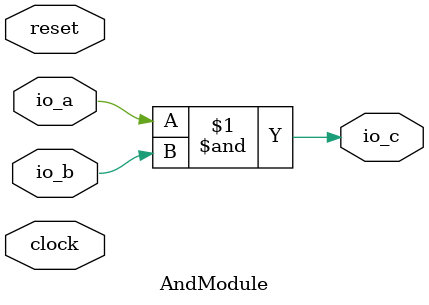
<source format=v>
module AndModule(
  input   clock,
  input   reset,
  input   io_a,
  input   io_b,
  output  io_c
);
  assign io_c = io_a & io_b; // @[ModuleExample.scala 30:16]
endmodule

</source>
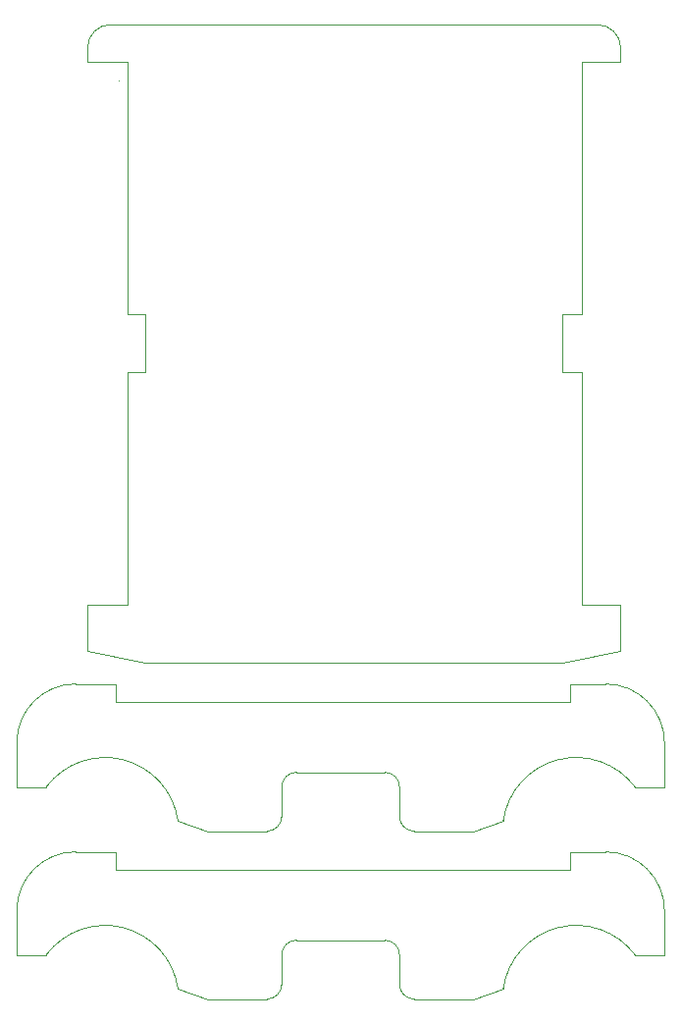
<source format=gm1>
G04 #@! TF.FileFunction,Profile,NP*
%FSLAX46Y46*%
G04 Gerber Fmt 4.6, Leading zero omitted, Abs format (unit mm)*
G04 Created by KiCad (PCBNEW 4.0.5) date 07/13/18 00:02:14*
%MOMM*%
%LPD*%
G01*
G04 APERTURE LIST*
%ADD10C,0.100000*%
G04 APERTURE END LIST*
D10*
X160960002Y-121332000D02*
X157480000Y-121332000D01*
X200160000Y-121332000D02*
X203200002Y-121332000D01*
X200160000Y-121332000D02*
X203200002Y-121332000D01*
X200160002Y-122856000D02*
X200160000Y-121332000D01*
X160960002Y-122856000D02*
X200160002Y-122856000D01*
X160960002Y-121332000D02*
X160960002Y-122856000D01*
X157480000Y-121332000D02*
X160960002Y-121332000D01*
X152400000Y-126412000D02*
G75*
G02X157480000Y-121332000I5080000J0D01*
G01*
X152400000Y-130222000D02*
X152400000Y-126412000D01*
X154940001Y-130222000D02*
X152400000Y-130222000D01*
X154940000Y-130221999D02*
G75*
G02X166310228Y-133162781I5080000J-3810001D01*
G01*
X168934983Y-134032000D02*
X166310228Y-133162781D01*
X173990001Y-134032000D02*
X168934983Y-134032000D01*
X175260001Y-132762000D02*
G75*
G02X173990001Y-134032000I-1270000J0D01*
G01*
X175260001Y-130222000D02*
X175260001Y-132762000D01*
X175260001Y-130222000D02*
G75*
G02X176530001Y-128952000I1270000J0D01*
G01*
X184150001Y-128952000D02*
X176530001Y-128952000D01*
X184150001Y-128952000D02*
G75*
G02X185420001Y-130222000I0J-1270000D01*
G01*
X185420001Y-132762000D02*
X185420001Y-130222000D01*
X186690001Y-134032000D02*
G75*
G02X185420001Y-132762000I0J1270000D01*
G01*
X191769999Y-134032000D02*
X186690001Y-134032000D01*
X194369393Y-133165535D02*
X191769999Y-134032000D01*
X194369393Y-133165534D02*
G75*
G02X205740000Y-130222000I6290607J-866466D01*
G01*
X208280002Y-130222000D02*
X205740000Y-130222000D01*
X208280002Y-126412000D02*
X208280002Y-130222000D01*
X203200002Y-121332000D02*
G75*
G02X208280002Y-126412000I0J-5080000D01*
G01*
X160960002Y-106854000D02*
X157480000Y-106854000D01*
X200160000Y-106854000D02*
X203200002Y-106854000D01*
X200160000Y-106854000D02*
X203200002Y-106854000D01*
X200160002Y-108378000D02*
X200160000Y-106854000D01*
X160960002Y-108378000D02*
X200160002Y-108378000D01*
X160960002Y-106854000D02*
X160960002Y-108378000D01*
X157480000Y-106854000D02*
X160960002Y-106854000D01*
X152400000Y-111934000D02*
G75*
G02X157480000Y-106854000I5080000J0D01*
G01*
X152400000Y-115744000D02*
X152400000Y-111934000D01*
X154940001Y-115744000D02*
X152400000Y-115744000D01*
X154940000Y-115743999D02*
G75*
G02X166310228Y-118684781I5080000J-3810001D01*
G01*
X168934983Y-119554000D02*
X166310228Y-118684781D01*
X173990001Y-119554000D02*
X168934983Y-119554000D01*
X175260001Y-118284000D02*
G75*
G02X173990001Y-119554000I-1270000J0D01*
G01*
X175260001Y-115744000D02*
X175260001Y-118284000D01*
X175260001Y-115744000D02*
G75*
G02X176530001Y-114474000I1270000J0D01*
G01*
X184150001Y-114474000D02*
X176530001Y-114474000D01*
X184150001Y-114474000D02*
G75*
G02X185420001Y-115744000I0J-1270000D01*
G01*
X185420001Y-118284000D02*
X185420001Y-115744000D01*
X186690001Y-119554000D02*
G75*
G02X185420001Y-118284000I0J1270000D01*
G01*
X191769999Y-119554000D02*
X186690001Y-119554000D01*
X194369393Y-118687535D02*
X191769999Y-119554000D01*
X194369393Y-118687534D02*
G75*
G02X205740000Y-115744000I6290607J-866466D01*
G01*
X208280002Y-115744000D02*
X205740000Y-115744000D01*
X208280002Y-111934000D02*
X208280002Y-115744000D01*
X203200002Y-106854000D02*
G75*
G02X208280002Y-111934000I0J-5080000D01*
G01*
X201153788Y-54803625D02*
X201154962Y-54803625D01*
X201153788Y-53203576D02*
X201153788Y-54803625D01*
X201153788Y-53203576D02*
X201841100Y-53203576D01*
X161201100Y-54803603D02*
X161201100Y-54803603D01*
X161942870Y-53203599D02*
X161944138Y-53203599D01*
X158501100Y-52003600D02*
G75*
G02X160501100Y-50003600I2000000J0D01*
G01*
X158501100Y-53203601D02*
X158501100Y-52003600D01*
X161944138Y-53203599D02*
X158501100Y-53203601D01*
X161944138Y-54803603D02*
X161944138Y-53203599D01*
X161944139Y-54803603D02*
X161944138Y-54803603D01*
X161944138Y-54803603D02*
X161944139Y-54803603D01*
X161944138Y-75003600D02*
X161944138Y-54803603D01*
X163501100Y-75003600D02*
X161944138Y-75003600D01*
X163501100Y-80003600D02*
X163501100Y-75003600D01*
X161944138Y-80003600D02*
X163501100Y-80003600D01*
X161944138Y-98203599D02*
X161944138Y-80003600D01*
X161944138Y-99803599D02*
X161944138Y-98203599D01*
X161944138Y-100003600D02*
X161944138Y-99803599D01*
X158501100Y-100003600D02*
X161944138Y-100003600D01*
X158501100Y-104003600D02*
X158501100Y-100003600D01*
X163501100Y-105003600D02*
X158501100Y-104003600D01*
X199501101Y-105003600D02*
X163501100Y-105003600D01*
X204501101Y-104003600D02*
X199501101Y-105003600D01*
X204501101Y-100003600D02*
X204501101Y-104003600D01*
X201153788Y-100003600D02*
X204501101Y-100003600D01*
X201153788Y-99803599D02*
X201153788Y-100003600D01*
X201153788Y-98203599D02*
X201153788Y-99803599D01*
X201153788Y-80003600D02*
X201153788Y-98203599D01*
X199501101Y-80003600D02*
X201153788Y-80003600D01*
X199501101Y-75003600D02*
X199501101Y-80003600D01*
X201153788Y-75003600D02*
X199501101Y-75003600D01*
X201153788Y-54803625D02*
X201153788Y-75003600D01*
X201153788Y-53203576D02*
X201153788Y-54803625D01*
X204501101Y-53203574D02*
X201153788Y-53203576D01*
X204501101Y-52003600D02*
X204501101Y-53203574D01*
X202501101Y-50003600D02*
G75*
G02X204501101Y-52003600I0J-2000000D01*
G01*
X160501100Y-50003600D02*
X202501101Y-50003600D01*
X161201100Y-50003599D02*
X201841100Y-50003599D01*
M02*

</source>
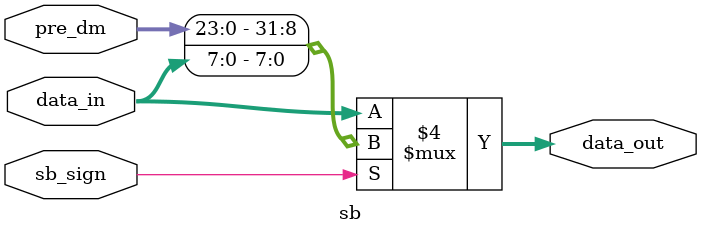
<source format=v>
module sb (
    input sb_sign,
    input [31:0]data_in,
    input [23:0]pre_dm,

    output reg[31:0]data_out
);

    always@(*)
    begin
        if(!sb_sign) data_out<=data_in;
        else data_out<={pre_dm,data_in[7:0] };
    end
    
endmodule
</source>
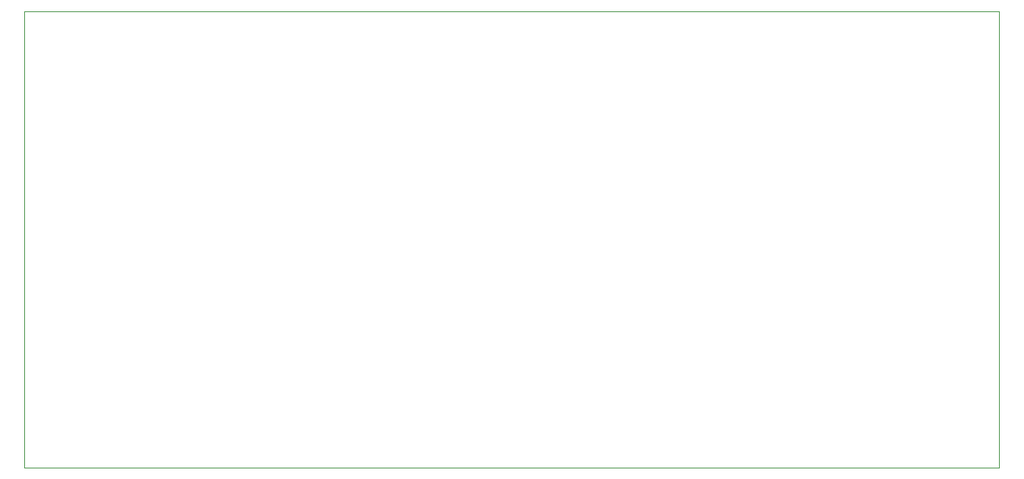
<source format=gbr>
%TF.GenerationSoftware,KiCad,Pcbnew,(6.0.5)*%
%TF.CreationDate,2022-10-23T12:56:42-05:00*%
%TF.ProjectId,ISA rev4,49534120-7265-4763-942e-6b696361645f,rev?*%
%TF.SameCoordinates,Original*%
%TF.FileFunction,Profile,NP*%
%FSLAX46Y46*%
G04 Gerber Fmt 4.6, Leading zero omitted, Abs format (unit mm)*
G04 Created by KiCad (PCBNEW (6.0.5)) date 2022-10-23 12:56:42*
%MOMM*%
%LPD*%
G01*
G04 APERTURE LIST*
%TA.AperFunction,Profile*%
%ADD10C,0.038100*%
%TD*%
G04 APERTURE END LIST*
D10*
X78740000Y-101600000D02*
X105918000Y-101600000D01*
X78740000Y-152654000D02*
X78740000Y-101600000D01*
X105918000Y-101600000D02*
X187706000Y-101600000D01*
X187706000Y-101600000D02*
X187706000Y-152654000D01*
X187706000Y-152654000D02*
X105918000Y-152654000D01*
X105918000Y-152654000D02*
X78740000Y-152654000D01*
M02*

</source>
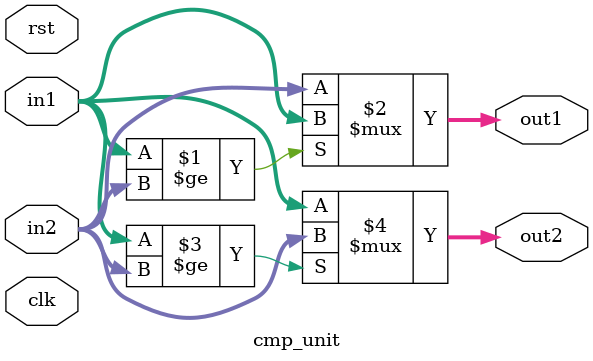
<source format=v>
`timescale 1ns / 1ps
module cmp_unit #(

		//eæflÌbititagi2bj+æfli8bjj
		parameter DATA_WIDTH = 8 


	)(
		
		input wire[DATA_WIDTH - 1:0] in1,
		input wire[DATA_WIDTH - 1:0] in2,
		
		input wire clk,
		input wire rst,
		
		output wire [DATA_WIDTH - 1:0] out1,
		output wire [DATA_WIDTH - 1:0] out2
		
	);

	assign	out1 = (in1 >= in2) ? in1 : in2;
	assign 	out2 = (in1 >= in2) ? in2 : in1;	


endmodule

</source>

________________________

- [EXERCISE]: Please transcribe exactly the lines above from the line that has "G02X185420001Y-132762000I0J1270000D01*" up to and including the line that has "X200160002Y-108378000D01*"; no other line belongs in the answer.

- [RESULT OF THIS TASK]:
G02X185420001Y-132762000I0J1270000D01*
G01*
X191769999Y-134032000D02*
X186690001Y-134032000D01*
X194369393Y-133165535D02*
X191769999Y-134032000D01*
X194369393Y-133165534D02*
G75*
G02X205740000Y-130222000I6290607J-866466D01*
G01*
X208280002Y-130222000D02*
X205740000Y-130222000D01*
X208280002Y-126412000D02*
X208280002Y-130222000D01*
X203200002Y-121332000D02*
G75*
G02X208280002Y-126412000I0J-5080000D01*
G01*
X160960002Y-106854000D02*
X157480000Y-106854000D01*
X200160000Y-106854000D02*
X203200002Y-106854000D01*
X200160000Y-106854000D02*
X203200002Y-106854000D01*
X200160002Y-108378000D02*
X200160000Y-106854000D01*
X160960002Y-108378000D02*
X200160002Y-108378000D01*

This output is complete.